Goal of the exercise
A line below contains "All Rise - Saison 1", and a later one contains "Parkplätze finden Sie". Repeat both, with every line between them, exactly.

Provided data
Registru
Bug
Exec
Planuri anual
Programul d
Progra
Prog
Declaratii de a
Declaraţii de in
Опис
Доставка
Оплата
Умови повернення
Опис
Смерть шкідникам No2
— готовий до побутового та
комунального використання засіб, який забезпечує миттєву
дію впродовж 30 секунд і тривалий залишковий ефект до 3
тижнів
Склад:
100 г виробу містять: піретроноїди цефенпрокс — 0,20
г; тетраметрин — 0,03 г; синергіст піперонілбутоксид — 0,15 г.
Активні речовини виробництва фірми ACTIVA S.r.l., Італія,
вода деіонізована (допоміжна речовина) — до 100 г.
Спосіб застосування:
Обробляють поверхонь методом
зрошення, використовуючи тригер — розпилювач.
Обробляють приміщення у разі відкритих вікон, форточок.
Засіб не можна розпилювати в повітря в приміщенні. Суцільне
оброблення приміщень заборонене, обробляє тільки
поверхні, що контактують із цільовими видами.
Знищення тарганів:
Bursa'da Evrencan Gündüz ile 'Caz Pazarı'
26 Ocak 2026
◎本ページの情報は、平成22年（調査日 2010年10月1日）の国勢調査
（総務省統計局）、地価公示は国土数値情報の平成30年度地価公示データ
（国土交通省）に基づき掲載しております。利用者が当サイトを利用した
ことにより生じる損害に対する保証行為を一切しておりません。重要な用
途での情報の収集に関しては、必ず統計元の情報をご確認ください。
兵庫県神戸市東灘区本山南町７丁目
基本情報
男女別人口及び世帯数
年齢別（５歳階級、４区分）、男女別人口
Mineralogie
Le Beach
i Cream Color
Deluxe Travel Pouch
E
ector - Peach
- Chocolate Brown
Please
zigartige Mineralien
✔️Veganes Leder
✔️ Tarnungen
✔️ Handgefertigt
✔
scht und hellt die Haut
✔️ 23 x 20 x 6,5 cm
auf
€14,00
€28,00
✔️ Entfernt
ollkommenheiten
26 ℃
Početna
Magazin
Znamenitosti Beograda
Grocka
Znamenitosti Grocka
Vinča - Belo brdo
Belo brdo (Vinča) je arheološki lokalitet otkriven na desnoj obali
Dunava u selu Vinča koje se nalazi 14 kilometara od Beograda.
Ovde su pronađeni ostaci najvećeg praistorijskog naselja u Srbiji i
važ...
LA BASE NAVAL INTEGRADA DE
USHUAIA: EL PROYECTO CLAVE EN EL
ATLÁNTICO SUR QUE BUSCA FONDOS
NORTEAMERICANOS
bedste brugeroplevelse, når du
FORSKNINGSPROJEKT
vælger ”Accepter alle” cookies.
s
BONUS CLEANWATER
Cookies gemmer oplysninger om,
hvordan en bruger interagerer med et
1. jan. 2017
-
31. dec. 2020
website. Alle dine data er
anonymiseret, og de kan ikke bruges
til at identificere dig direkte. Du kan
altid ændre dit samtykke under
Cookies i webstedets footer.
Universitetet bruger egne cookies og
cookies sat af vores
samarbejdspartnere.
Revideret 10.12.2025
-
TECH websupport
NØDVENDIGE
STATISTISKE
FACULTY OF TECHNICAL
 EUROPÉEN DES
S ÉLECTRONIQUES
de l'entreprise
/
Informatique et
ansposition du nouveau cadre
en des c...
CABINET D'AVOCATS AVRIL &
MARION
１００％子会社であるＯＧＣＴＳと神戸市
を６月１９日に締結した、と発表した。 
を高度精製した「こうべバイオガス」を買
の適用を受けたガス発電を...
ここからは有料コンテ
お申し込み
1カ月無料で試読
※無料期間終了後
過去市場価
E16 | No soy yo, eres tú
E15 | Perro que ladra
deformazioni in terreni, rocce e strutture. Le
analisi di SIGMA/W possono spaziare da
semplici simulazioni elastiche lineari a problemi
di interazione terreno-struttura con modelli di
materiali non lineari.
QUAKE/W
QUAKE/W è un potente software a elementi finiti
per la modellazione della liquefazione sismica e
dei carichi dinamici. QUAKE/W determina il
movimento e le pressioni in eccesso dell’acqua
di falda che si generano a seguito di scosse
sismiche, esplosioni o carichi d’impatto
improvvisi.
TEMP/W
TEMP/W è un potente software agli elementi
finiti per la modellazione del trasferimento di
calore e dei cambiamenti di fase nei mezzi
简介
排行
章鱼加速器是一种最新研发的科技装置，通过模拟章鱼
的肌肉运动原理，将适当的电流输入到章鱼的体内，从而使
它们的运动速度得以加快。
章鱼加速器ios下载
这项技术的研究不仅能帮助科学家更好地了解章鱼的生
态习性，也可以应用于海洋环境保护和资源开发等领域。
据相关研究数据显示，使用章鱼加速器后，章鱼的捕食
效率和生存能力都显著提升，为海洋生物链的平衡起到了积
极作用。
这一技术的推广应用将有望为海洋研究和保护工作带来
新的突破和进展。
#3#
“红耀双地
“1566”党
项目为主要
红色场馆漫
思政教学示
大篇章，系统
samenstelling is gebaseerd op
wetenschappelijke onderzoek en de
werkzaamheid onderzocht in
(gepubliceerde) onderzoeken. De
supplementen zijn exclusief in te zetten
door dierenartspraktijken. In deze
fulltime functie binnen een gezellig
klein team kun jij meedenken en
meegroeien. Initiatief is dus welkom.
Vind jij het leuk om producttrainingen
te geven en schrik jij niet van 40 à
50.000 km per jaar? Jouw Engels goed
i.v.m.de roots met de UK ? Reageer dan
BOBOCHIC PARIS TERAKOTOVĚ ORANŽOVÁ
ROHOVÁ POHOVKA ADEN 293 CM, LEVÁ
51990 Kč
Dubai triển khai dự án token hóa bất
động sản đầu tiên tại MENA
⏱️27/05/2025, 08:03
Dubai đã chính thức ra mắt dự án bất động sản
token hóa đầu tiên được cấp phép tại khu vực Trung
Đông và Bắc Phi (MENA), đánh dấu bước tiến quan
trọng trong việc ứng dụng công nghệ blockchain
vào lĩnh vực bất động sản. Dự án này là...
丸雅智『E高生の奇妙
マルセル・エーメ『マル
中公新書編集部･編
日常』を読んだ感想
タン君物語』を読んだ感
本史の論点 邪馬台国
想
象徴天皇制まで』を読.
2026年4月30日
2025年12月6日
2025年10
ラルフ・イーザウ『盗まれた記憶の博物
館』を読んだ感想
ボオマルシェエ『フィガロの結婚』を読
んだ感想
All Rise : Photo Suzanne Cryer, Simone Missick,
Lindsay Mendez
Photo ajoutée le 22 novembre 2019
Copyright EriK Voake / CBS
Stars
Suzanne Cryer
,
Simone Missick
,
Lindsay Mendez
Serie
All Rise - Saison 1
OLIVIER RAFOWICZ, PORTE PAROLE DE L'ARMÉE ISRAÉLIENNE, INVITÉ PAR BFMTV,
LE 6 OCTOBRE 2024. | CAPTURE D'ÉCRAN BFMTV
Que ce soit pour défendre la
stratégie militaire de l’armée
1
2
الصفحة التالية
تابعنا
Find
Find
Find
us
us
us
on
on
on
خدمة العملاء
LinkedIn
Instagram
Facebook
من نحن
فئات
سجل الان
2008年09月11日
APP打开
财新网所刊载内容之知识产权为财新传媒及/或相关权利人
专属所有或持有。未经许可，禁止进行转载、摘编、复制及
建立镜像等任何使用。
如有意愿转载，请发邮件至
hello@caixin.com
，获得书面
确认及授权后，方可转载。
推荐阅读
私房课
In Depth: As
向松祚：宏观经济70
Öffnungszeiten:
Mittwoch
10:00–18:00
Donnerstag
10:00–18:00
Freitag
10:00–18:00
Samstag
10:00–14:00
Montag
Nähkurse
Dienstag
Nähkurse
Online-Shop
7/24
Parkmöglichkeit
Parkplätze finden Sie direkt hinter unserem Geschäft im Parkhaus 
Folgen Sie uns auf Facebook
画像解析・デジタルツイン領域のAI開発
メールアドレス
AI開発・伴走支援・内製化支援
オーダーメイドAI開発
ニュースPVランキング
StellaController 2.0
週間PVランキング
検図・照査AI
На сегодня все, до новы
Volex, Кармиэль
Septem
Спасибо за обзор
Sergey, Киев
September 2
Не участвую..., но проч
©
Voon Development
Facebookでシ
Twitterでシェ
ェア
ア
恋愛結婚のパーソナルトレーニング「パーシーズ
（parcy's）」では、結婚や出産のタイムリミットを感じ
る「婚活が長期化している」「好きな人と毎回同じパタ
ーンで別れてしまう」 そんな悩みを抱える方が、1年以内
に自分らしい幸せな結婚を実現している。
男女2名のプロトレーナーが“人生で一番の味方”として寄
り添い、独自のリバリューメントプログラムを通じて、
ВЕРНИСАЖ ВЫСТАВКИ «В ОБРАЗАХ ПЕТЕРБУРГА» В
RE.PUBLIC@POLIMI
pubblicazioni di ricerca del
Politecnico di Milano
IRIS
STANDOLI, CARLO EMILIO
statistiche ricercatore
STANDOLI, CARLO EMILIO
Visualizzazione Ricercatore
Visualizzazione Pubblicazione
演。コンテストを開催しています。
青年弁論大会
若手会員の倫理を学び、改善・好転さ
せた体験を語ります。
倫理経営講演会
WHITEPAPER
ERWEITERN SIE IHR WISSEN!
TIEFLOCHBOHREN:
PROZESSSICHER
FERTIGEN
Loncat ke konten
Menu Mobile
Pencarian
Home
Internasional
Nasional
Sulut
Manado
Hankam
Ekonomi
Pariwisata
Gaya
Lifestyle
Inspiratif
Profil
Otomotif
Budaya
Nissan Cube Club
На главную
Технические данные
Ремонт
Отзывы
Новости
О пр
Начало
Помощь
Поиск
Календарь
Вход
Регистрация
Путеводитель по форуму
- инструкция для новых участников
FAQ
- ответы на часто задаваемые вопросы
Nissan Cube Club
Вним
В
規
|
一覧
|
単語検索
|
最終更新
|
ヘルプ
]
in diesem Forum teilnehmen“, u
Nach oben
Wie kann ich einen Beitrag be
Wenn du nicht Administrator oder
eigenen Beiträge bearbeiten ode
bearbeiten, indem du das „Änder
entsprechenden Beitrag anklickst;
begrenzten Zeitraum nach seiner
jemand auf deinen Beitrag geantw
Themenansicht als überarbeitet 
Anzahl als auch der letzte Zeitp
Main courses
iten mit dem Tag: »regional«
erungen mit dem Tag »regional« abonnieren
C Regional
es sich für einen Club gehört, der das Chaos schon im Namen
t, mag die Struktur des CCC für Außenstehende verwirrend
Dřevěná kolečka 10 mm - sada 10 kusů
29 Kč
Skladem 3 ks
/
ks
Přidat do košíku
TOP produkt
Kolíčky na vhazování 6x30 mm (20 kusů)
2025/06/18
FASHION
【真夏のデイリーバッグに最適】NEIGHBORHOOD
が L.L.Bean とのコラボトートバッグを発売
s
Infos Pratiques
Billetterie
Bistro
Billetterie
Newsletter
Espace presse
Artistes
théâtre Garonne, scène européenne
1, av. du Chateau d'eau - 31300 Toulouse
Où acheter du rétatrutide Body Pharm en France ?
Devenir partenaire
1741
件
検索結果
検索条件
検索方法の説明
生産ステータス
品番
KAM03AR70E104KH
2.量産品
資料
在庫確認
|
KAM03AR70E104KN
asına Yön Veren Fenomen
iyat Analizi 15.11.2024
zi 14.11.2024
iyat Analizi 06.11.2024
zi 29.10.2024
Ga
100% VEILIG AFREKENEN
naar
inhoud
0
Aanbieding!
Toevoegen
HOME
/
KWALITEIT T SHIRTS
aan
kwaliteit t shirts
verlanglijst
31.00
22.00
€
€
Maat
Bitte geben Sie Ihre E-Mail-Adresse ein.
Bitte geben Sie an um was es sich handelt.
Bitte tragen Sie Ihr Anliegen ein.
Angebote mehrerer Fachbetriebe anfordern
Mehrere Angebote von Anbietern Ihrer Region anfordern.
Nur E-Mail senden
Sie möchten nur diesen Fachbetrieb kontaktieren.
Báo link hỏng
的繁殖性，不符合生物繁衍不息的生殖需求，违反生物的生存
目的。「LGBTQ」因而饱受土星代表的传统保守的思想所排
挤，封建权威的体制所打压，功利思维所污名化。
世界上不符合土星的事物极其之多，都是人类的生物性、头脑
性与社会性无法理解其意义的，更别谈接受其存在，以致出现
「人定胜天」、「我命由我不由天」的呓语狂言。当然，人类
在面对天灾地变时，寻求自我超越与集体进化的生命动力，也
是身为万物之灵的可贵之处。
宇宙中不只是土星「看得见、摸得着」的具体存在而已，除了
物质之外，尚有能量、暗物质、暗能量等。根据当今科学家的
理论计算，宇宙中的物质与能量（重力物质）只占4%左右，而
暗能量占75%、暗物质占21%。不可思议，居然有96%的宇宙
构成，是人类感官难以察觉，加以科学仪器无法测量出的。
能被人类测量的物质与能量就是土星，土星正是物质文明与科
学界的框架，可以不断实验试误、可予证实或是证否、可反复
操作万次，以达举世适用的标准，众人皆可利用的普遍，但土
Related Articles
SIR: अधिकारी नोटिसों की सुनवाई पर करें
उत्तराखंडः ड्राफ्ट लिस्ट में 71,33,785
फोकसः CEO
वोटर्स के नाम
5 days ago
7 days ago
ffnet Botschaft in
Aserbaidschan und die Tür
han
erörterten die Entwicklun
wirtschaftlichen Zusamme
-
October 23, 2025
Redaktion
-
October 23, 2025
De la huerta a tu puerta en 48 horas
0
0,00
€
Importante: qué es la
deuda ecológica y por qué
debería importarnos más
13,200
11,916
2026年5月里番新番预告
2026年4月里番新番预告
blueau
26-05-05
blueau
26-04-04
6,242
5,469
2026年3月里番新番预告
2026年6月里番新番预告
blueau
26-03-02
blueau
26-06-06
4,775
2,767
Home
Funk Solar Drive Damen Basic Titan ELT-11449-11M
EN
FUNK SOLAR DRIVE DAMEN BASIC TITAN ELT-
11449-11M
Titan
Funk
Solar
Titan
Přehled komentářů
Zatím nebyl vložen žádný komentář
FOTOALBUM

Exercise answer
All Rise - Saison 1
OLIVIER RAFOWICZ, PORTE PAROLE DE L'ARMÉE ISRAÉLIENNE, INVITÉ PAR BFMTV,
LE 6 OCTOBRE 2024. | CAPTURE D'ÉCRAN BFMTV
Que ce soit pour défendre la
stratégie militaire de l’armée
1
2
الصفحة التالية
تابعنا
Find
Find
Find
us
us
us
on
on
on
خدمة العملاء
LinkedIn
Instagram
Facebook
من نحن
فئات
سجل الان
2008年09月11日
APP打开
财新网所刊载内容之知识产权为财新传媒及/或相关权利人
专属所有或持有。未经许可，禁止进行转载、摘编、复制及
建立镜像等任何使用。
如有意愿转载，请发邮件至
hello@caixin.com
，获得书面
确认及授权后，方可转载。
推荐阅读
私房课
In Depth: As
向松祚：宏观经济70
Öffnungszeiten:
Mittwoch
10:00–18:00
Donnerstag
10:00–18:00
Freitag
10:00–18:00
Samstag
10:00–14:00
Montag
Nähkurse
Dienstag
Nähkurse
Online-Shop
7/24
Parkmöglichkeit
Parkplätze finden Sie direkt hinter unserem Geschäft im Parkhaus 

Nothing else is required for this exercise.